New techniques to treat emphysema show promise

Temple's Gerard J. Criner sees patients picking a treatment.
Temple's Gerard J. Criner sees patients picking a treatment.
Posted: April 14, 2013

In advanced emphysema, the lungs become progressively enlarged and overinflated. Sufferers are literally stuck holding more and more of their breath.

Researchers have long tried to find ways to reduce lung volume and improve airflow without resorting to risky surgery.

Now, three promising lung-shrinking techniques - coils, one-way valves, and an injectable sealant - are in or near clinical testing at Temple University and other U.S. medical centers. All three methods are already approved in Europe.

"They all have pluses and minuses," said Temple University pulmonologist Gerard J. Criner, a leading emphysema researcher. "I foresee a day where a patient would have several of these techniques, based on their anatomy."

Criner estimated that day is still about five years away in the United States, and there are no guarantees. Two years ago, for example, the commercial development of airway stents - tubular supports that opened new lung passages to release trapped air - was abandoned after researchers, including Penn lung-transplant pioneer Joel Cooper, reported disappointing results from a major study. The main problem was that airway stents became blocked, much like stents designed to keep heart vessels open.

Still, biotech companies are doggedly pursuing new technology, recognizing the vast need. Emphysema, which is usually caused by smoking, afflicts about 60 million people worldwide, including four million Americans.

"It is a difficult disease," said pulmonologist Frank Sciurba, director of emphysema research at the University of Pittsburgh. "We've used drugs for symptom relief. Now, we're trying to do things that structurally improve the mechanics" of the diseased lungs.

A decade ago, researchers thought they had a breakthrough with "lung volume reduction surgery." A federally funded study showed that cutting out diseased tissue improved patients' exercise capacity and quality of life - the only treatment short of a lung transplant to do so. Surgery even improved survival for a subgroup of patients.

Nonetheless, the surgery is rarely performed anymore, mostly because it is perceived - unfairly, proponents say - as too risky. (After two years, a quarter of patients had died, whether they had surgery or medical therapy.)

"The surgery is almost nonexistent, even though we proved it works," Sciurba said.

Since then, the goal has been to find simpler, safer, minimally invasive ways to reduce lung volume.

All three approaches now being tested are deployed through a bronchoscope - a long, flexible tube that is threaded through the nose or mouth to airways in the lungs.

The lung coils, developed by PneumRx of Mountain View, Calif., are the newest innovation.
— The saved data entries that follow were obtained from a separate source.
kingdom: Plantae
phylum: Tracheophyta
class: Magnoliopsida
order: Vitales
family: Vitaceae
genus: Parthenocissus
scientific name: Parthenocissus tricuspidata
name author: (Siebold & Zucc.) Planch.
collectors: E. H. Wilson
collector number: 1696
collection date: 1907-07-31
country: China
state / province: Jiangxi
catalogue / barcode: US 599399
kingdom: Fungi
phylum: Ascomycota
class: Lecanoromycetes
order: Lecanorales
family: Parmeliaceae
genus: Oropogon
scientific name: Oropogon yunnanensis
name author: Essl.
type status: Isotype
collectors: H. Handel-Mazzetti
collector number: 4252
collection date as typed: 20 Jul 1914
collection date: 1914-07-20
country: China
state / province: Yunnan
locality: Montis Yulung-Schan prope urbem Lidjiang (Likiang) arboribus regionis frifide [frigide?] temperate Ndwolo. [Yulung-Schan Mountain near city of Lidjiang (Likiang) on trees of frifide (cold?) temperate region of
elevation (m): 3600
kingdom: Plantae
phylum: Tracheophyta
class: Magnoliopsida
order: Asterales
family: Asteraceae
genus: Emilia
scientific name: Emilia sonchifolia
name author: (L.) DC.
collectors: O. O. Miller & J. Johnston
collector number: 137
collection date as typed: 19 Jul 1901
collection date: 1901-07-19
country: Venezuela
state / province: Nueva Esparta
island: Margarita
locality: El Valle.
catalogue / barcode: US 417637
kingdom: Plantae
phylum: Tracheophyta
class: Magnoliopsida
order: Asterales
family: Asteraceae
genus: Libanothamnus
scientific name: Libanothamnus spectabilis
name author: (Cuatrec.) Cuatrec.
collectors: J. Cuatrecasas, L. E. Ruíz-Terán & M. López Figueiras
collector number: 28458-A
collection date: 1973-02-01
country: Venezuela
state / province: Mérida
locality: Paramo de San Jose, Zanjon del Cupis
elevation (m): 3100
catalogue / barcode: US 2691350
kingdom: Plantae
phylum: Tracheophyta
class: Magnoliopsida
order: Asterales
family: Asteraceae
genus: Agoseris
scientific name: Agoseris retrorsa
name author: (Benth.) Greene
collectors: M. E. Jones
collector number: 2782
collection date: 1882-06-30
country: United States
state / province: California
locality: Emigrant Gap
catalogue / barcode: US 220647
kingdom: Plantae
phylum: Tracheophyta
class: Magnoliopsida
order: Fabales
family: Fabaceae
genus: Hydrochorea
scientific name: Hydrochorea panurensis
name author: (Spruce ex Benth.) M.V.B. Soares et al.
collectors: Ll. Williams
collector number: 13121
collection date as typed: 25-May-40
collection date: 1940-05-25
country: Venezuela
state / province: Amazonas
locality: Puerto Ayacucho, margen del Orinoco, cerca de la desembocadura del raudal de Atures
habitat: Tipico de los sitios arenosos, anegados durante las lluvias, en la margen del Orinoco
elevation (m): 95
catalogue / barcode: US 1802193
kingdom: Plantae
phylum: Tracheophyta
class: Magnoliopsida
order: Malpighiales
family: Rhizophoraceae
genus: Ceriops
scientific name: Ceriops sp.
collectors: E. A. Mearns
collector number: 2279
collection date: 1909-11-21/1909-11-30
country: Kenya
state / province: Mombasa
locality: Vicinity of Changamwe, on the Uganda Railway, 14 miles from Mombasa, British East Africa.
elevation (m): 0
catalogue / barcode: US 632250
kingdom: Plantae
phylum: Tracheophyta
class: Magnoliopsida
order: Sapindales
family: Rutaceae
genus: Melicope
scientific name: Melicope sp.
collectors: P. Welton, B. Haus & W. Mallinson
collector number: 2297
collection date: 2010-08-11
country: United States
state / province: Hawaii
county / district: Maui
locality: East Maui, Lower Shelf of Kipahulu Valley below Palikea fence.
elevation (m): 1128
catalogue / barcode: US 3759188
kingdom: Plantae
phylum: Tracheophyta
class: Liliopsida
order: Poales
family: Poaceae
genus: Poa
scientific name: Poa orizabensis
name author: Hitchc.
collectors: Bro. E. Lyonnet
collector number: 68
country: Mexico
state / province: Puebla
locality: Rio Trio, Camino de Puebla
The four-inch-long device, made of a super-elastic alloy, is straight when released into the airway, then recoils into a double loop that catches and compresses diseased tissue - sort of like gathering a curtain on a rod - making it far easier to breathe. Each lung gets 10 coils.

Linda Sachs, 65, of Hampton Township, near Pittsburgh, two months ago became the second American to get the coils during a one-hour procedure at the University of Pittsburgh Medical Center.

"After the anesthesia wore off, I told Dr. Sciurba I noticed a difference immediately," she said.

Now, for the first time in years, she can carry a load of laundry up stairs - one of many minor tasks that had become a herculean feat due to her emphysema.

She will have to undergo rigorous evaluation to separate any placebo effects from real ones. And the history of lung-shrinking technology suggests that breathing improvements tend to be modest.

In late 2008, for example, the U.S. Food and Drug Administration refused to approve one-way valves designed to reduce the volume of diseased lung tissue, thus improving the function of healthier parts of the lungs.

"It worked in some patients, but overall, it was not a dramatic effect," said Sciurba, one of the study's leaders.

But the valve technology was acquired by a new company, Switzerland-based Pulmonx, which has developed a pulmonary assessment system to identify the most suitable patients and the best placement of valves. Last year, it announced plans for a new U.S. trial, co-led by Temple's Criner, to begin this year.

Temple is also a test site for the latest version of a sealant, made by Aeris Therapeutics, that permanently collapses and seals selected areas of the lung.

Criner is not concerned that smoking-related emphysema is preventable. "We're all human beings," he said. "A lot of things we do when we're younger aren't very smart."

What matters, he said, is that science is finally making progress in understanding the biology, mechanics, and genetics of a common, suffocating illness.

"It's a pretty exciting time to be working on a disease that is third leading cause of death in the world," he said.